- [Task goal]:
In the material below, which lines hold the word "Club"? Pick each one out.
↓↓↓
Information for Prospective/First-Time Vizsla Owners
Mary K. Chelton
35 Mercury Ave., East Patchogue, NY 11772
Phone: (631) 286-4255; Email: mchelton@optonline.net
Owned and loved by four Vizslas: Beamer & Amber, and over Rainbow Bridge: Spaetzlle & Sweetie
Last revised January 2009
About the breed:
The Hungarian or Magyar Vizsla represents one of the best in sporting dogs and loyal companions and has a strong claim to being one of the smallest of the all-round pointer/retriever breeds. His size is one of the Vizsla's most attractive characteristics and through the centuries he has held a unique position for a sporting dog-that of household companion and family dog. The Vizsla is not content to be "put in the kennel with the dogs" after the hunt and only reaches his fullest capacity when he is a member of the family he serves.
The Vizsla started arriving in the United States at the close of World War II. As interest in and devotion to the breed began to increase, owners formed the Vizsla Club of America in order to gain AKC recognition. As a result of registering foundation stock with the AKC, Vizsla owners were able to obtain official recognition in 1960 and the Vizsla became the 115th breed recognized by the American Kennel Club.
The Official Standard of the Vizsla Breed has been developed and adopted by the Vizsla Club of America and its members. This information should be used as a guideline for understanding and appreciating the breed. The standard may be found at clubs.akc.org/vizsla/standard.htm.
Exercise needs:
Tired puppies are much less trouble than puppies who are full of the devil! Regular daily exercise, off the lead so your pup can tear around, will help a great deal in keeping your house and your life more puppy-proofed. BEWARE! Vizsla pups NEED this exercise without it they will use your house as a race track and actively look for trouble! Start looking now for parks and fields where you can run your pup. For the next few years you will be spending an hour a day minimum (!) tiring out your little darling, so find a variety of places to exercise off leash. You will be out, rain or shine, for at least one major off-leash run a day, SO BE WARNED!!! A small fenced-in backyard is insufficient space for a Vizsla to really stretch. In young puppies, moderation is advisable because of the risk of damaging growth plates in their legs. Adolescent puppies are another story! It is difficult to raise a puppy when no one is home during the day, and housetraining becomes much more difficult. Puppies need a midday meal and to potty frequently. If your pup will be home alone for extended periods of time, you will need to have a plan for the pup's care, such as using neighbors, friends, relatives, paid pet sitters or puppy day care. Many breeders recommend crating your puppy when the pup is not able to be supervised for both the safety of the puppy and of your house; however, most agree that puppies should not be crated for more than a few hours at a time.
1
↑↑↑
- [Finished exercise]:
The Vizsla started arriving in the United States at the close of World War II. As interest in and devotion to the breed began to increase, owners formed the Vizsla Club of America in order to gain AKC recognition. As a result of registering foundation stock with the AKC, Vizsla owners were able to obtain official recognition in 1960 and the Vizsla became the 115th breed recognized by the American Kennel Club.
The Official Standard of the Vizsla Breed has been developed and adopted by the Vizsla Club of America and its members. This information should be used as a guideline for understanding and appreciating the breed. The standard may be found at clubs.akc.org/vizsla/standard.htm.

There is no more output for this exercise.